Dans ce contexte, on peut comprendre les motifs de l’abandon de la politique d’ambiguïté et de la révélation des intentions américaines, même en passant (en affirmant puis en niant un changement de politique et de direction des États-Unis à l’égard de Taïwan), ce qui pourrait contribuer à contenir, voire à retarder, tout projet chinois d’attaque contre Taïwan.
Les déclarations du président Biden ont une grande valeur stratégique, même si elles peuvent sembler très limitées si on les considère comme une évaluation précise des gains et des pertes stratégiques potentiels si l’« ambiguïté » est maintenue ou abandonnée pour atteindre des objectifs plus larges et plus importants.
Il s’agit toutefois d’une position américaine pleinement réfléchie, qui reflète une politique de dissuasion tactique visant à éviter une confrontation militaire directe avec la Chine. Donc, clairement, on ne peut pas nier l’influence de la crise ukrainienne dans les propos du président Biden.

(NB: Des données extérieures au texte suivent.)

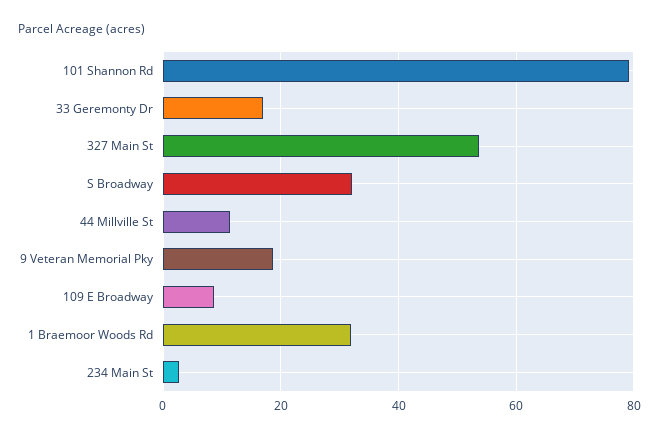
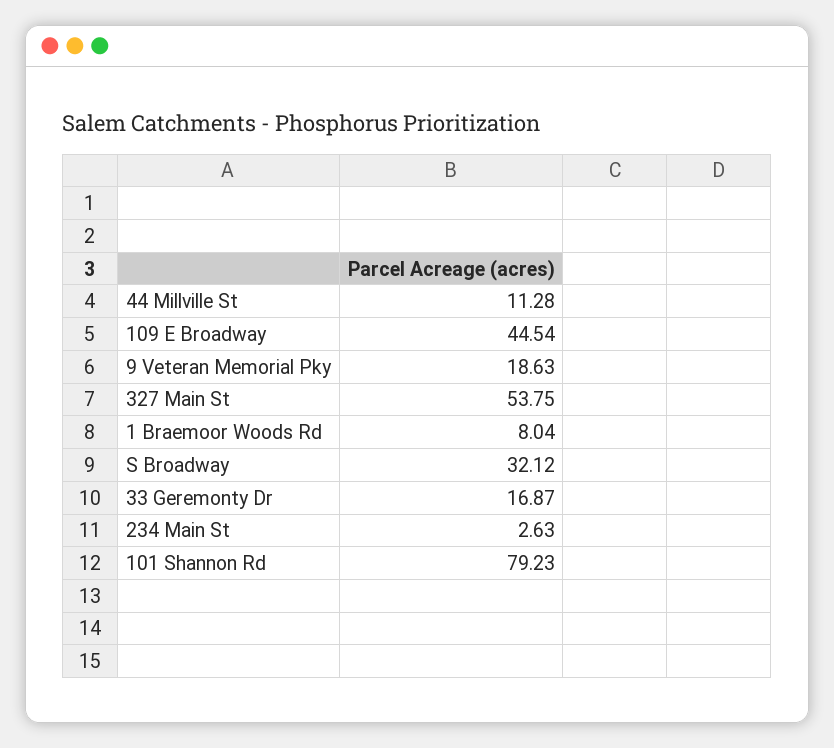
  {
    "101 Shannon Rd": 79.23,
    "33 Geremonty Dr": 16.87,
    "327 Main St": 53.75,
    "S Broadway": 32.12,
    "44 Millville St": 11.28,
    "9 Veteran Memorial Pky": 18.63,
-   "109 E Broadway": 8,
+   "109 E Broadway": 44.54,
-   "1 Braemoor Woods Rd": 32,
+   "1 Braemoor Woods Rd": 8.04,
    "234 Main St": 2.63
  }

Ce n’est pas seulement que les États-Unis sont dans une impasse stratégique sans précédent avec un défi simultané de deux adversaires stratégiques mondiaux, mais aussi que les murs de l’Alliance atlantique occidentale ne peuvent pas développer une position unifiée sur les sanctions contre la Russie ou son boycott économique en général.
En outre, il y a une « confusion » américaine sur l’attitude des alliés et des partenaires stratégiques américains dans d’autres parties du monde à l’égard de la crise en Ukraine.
Tout cela tire la sonnette d’alarme dans les cercles politiques américains sur toute position de ce type contre la Chine, où les intérêts stratégiques commerciaux et économiques de la Chine l’emportent sur les intérêts de la Russie dans le monde.
Il ne faut jamais parier sur l’efficacité de toute politique d’isolement, de boycott ou de sanctions contre la Chine, car c’est un pari mort avant même d’être né et il est voué à l’échec complet. Le fait est que tous les facteurs se combinent pour pousser la Maison Blanche à adopter une position proactive très dure face à un éventuel scénario d’attaque chinoise contre Taïwan.
Cela pourrait être le point de départ de négociations ou de compromis avec Pékin sur cette question (puisque ce dernier ne veut pas non plus s’engager dans des conflits militaires majeurs qui pourraient entraver son processus de développement accéléré) ou pour contenir et reporter ce scénario, permettant à l’administration actuelle d’éviter un embarras avec les conséquences de deux drames internationaux simultanément.